Miele, who works at a local travel agency, showed the photo to fellow guests at a 2012 New Year’s Eve party. One guest happened to be an American Greetings employee, who proposed that Dexter be featured on its products.
That involved having Dexter participate in a photoshoot, an activity for which he was ill-prepared.
“The first one was horrible,” Miele said, adding that Dexter acted like a stubborn child. “He doesn’t listen. He’s a brat.”
Miele hired an animal trainer for Dexter, and later photoshoots went better, she said. But Miele acknowledged she’s since let Dexter slip back into his bad habits.
Even so, Dexter appeared to be on his best behavior when West Life visited him at his West 223rd Street home recently. Although Miele said Dexter is often nervous with people he doesn’t know well, he came across as very friendly.
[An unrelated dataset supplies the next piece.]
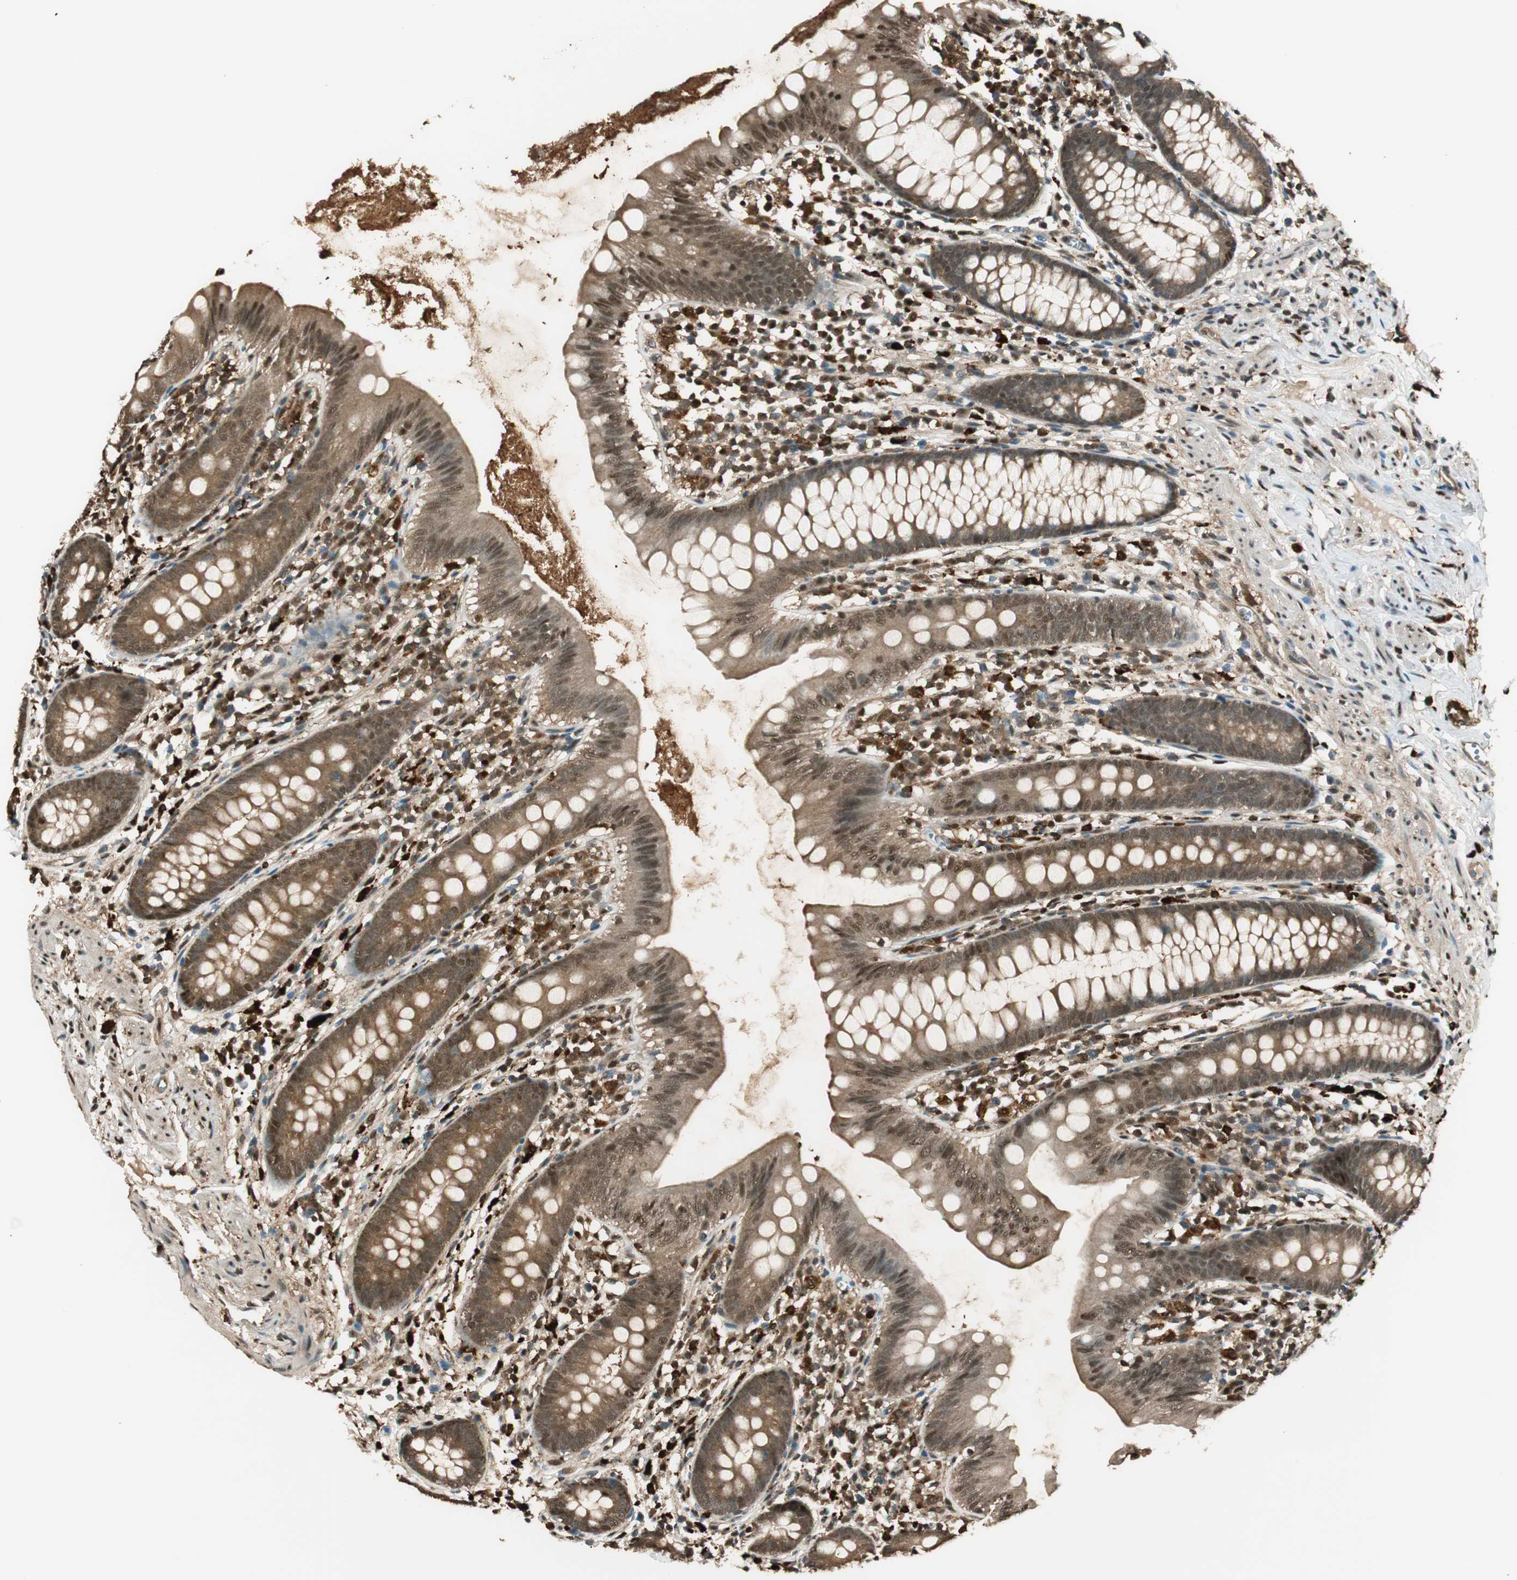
{"staining": {"intensity": "strong", "quantity": ">75%", "location": "cytoplasmic/membranous,nuclear"}, "tissue": "appendix", "cell_type": "Glandular cells", "image_type": "normal", "snomed": [{"axis": "morphology", "description": "Normal tissue, NOS"}, {"axis": "topography", "description": "Appendix"}], "caption": "High-magnification brightfield microscopy of normal appendix stained with DAB (3,3'-diaminobenzidine) (brown) and counterstained with hematoxylin (blue). glandular cells exhibit strong cytoplasmic/membranous,nuclear positivity is present in approximately>75% of cells.", "gene": "ENSG00000268870", "patient": {"sex": "male", "age": 52}}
Audrey Jones, a photographer with American Greetings, said Dexter has become more agreeable to the demands of being a model.
“We just dress him up in a bunch of accessories,” Jones said of the process.
The pairing of Dexter and American Greetings is a great match, Jones said, because animals are the top subject for their cards, and extreme expressions are easy to write to.
On some cards, American Greetings exaggerates the facial expressions using Photoshop. But that’s not necessary with Dexter.
“Now that we actually found a dog whose eyes look like that, people think we’ve Photoshopped them,” she said.
Cards featuring Dexter have sold well for American Greetings, Jones said. So far, he’s been featured on five cards – including ones for Valentine’s Day and Christmas.
Dexter’s modeling career, though, “barely pays the vet’s bills,” Miele said. She’s looked into getting the dachshund an agent.
For now, Miele takes Dexter to local animal charity events. He won the “most handsome dog” title at Fairview Park Summerfest two years ago, she said.
Miele’s dream is for Dexter to be the star of an animated film. Story topics could include his adventures with his doggy wife, Chelsea, and Logan, the family cat. All get along very well, Miele said.
She’d also like to see her dog become as huge an Internet sensation a Grumpy Cat. Dexter currently has many followers, particularly children, on Facebook and Instagram.
“People just really get a laugh out of him,” she said.